Intel confirms acquisition of Altera for $54 per share in an all-cash transaction.
A definitive agreement has today been reached for Intel to aquire Altera, in a deal first reported by CBR last week.
Last week CBR speculated that the deal could come in at £15 billion, but today we can confirm that the deal is being valued at $16.7 billion.
The top dog of processor chips will acquire smaller rival Altera for $54 per share in an all-cash transaction, a share price which was initially rejected earlier in April in initial talks with Intel.
"Intel’s growth strategy is to expand our core assets into profitable, complementary market segments," said Brian Krzanich, CEO of Intel.
"With this acquisition, we will harness the power of Moore’s Law to make the next generation of solutions not just better, but able to do more. Whether to enable new growth in the network, large cloud data centers or IoT segments, our customers expect better performance at lower costs.
"This is the promise of Moore’s Law and it’s the innovation enabled by Intel and Altera joining forces. We look forward to working with the talented team at Altera to deliver this value to our customers and stockholders."
Altera will become an Intel business unit to facilitate continuity of existing and new customer sales and support.
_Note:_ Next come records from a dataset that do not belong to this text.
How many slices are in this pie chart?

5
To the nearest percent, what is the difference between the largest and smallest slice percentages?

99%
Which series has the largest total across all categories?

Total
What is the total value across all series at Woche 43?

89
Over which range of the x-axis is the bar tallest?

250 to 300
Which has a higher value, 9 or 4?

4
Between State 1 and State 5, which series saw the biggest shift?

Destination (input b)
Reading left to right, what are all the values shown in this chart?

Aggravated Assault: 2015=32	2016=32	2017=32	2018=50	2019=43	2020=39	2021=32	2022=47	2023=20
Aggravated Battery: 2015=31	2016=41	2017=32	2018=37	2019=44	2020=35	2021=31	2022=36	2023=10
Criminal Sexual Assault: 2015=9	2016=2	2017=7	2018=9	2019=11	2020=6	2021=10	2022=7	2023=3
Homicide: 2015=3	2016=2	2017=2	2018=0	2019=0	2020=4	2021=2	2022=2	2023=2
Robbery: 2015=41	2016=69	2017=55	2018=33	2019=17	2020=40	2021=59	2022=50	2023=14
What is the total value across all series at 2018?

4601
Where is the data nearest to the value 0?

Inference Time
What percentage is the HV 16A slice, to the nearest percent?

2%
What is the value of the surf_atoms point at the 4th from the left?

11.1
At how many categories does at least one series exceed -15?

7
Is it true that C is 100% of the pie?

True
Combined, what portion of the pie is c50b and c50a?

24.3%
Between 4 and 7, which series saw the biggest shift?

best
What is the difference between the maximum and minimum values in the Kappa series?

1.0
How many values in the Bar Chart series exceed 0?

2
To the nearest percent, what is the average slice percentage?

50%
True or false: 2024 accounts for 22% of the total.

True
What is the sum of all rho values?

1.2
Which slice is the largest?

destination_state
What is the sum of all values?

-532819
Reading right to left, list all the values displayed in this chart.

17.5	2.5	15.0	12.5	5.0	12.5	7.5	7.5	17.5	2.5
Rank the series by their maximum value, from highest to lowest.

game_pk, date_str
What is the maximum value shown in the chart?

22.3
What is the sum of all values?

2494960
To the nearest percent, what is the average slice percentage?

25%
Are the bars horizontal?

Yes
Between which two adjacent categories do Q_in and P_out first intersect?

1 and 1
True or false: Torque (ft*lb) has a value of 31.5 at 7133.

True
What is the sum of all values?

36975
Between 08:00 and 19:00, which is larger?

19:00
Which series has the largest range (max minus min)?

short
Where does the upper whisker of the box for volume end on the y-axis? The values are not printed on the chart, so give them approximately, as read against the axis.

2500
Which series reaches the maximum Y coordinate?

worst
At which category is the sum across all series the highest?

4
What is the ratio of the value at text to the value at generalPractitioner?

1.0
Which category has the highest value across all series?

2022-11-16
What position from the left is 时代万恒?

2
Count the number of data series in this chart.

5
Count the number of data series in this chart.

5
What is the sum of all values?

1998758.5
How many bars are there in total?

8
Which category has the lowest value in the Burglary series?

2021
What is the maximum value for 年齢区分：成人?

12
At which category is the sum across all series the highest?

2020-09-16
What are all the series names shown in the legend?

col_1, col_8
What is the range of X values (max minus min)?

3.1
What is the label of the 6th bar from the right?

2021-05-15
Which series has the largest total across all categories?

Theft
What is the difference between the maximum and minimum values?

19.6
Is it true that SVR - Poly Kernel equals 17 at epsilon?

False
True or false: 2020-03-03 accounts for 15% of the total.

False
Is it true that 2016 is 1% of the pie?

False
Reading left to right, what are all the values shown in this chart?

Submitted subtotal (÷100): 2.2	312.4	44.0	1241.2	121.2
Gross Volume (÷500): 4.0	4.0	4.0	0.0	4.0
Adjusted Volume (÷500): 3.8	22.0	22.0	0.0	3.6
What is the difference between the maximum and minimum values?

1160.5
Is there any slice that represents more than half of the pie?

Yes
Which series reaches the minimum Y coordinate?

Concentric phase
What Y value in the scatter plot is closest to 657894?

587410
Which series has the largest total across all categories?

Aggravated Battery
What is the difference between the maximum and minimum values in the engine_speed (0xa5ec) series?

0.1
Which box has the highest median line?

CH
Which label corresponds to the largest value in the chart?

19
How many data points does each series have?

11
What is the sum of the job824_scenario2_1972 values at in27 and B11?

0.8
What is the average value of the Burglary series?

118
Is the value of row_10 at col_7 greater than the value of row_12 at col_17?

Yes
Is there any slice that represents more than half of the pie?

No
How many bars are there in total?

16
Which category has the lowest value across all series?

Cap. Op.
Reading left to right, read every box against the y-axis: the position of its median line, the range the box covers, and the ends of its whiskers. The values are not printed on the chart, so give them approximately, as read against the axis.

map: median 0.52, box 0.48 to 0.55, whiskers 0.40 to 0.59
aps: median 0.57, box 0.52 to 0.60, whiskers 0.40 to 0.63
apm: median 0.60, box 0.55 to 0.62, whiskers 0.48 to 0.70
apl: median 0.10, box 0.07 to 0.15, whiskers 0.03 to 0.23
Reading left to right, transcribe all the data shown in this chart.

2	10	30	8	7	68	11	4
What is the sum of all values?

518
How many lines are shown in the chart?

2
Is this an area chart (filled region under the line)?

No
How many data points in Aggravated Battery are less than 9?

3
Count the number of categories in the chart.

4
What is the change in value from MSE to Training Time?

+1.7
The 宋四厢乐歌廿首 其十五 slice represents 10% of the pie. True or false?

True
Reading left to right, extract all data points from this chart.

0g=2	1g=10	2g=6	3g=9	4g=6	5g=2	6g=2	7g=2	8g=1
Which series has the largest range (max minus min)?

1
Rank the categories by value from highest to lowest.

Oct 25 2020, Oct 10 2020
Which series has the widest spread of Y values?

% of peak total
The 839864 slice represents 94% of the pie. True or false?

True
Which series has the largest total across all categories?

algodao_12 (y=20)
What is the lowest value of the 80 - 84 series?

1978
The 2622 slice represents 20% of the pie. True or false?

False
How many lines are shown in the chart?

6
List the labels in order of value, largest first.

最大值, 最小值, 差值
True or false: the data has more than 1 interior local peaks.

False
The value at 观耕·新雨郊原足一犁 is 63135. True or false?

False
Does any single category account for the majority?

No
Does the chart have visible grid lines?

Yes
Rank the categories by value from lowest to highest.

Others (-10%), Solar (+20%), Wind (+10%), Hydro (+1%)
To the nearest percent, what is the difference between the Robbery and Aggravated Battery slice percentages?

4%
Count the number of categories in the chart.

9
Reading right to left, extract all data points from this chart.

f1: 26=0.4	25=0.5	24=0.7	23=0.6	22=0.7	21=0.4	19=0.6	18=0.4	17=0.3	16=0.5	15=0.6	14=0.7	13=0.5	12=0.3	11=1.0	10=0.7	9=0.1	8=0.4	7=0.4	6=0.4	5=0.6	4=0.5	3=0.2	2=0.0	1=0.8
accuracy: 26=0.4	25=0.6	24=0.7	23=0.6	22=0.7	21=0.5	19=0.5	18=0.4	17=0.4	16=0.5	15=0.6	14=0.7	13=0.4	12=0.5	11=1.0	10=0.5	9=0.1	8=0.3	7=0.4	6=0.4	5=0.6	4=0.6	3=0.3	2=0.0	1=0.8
Intel plans to continue support and development for Altera’s ARM-based and power management product lines.
The transaction is expected to be accretive to Intel’s non-GAAP EPS and free cash flow in the first year after close. Intel intends to fund the acquisition, which is expected to close within six to nine months, with a combination of cash from the balance sheet and debt.
The semiconductor industry is currently a hotbed of M&A activity, with CBR also reporting the largest ever tech deal on record between Avago Technologies and Broadcom.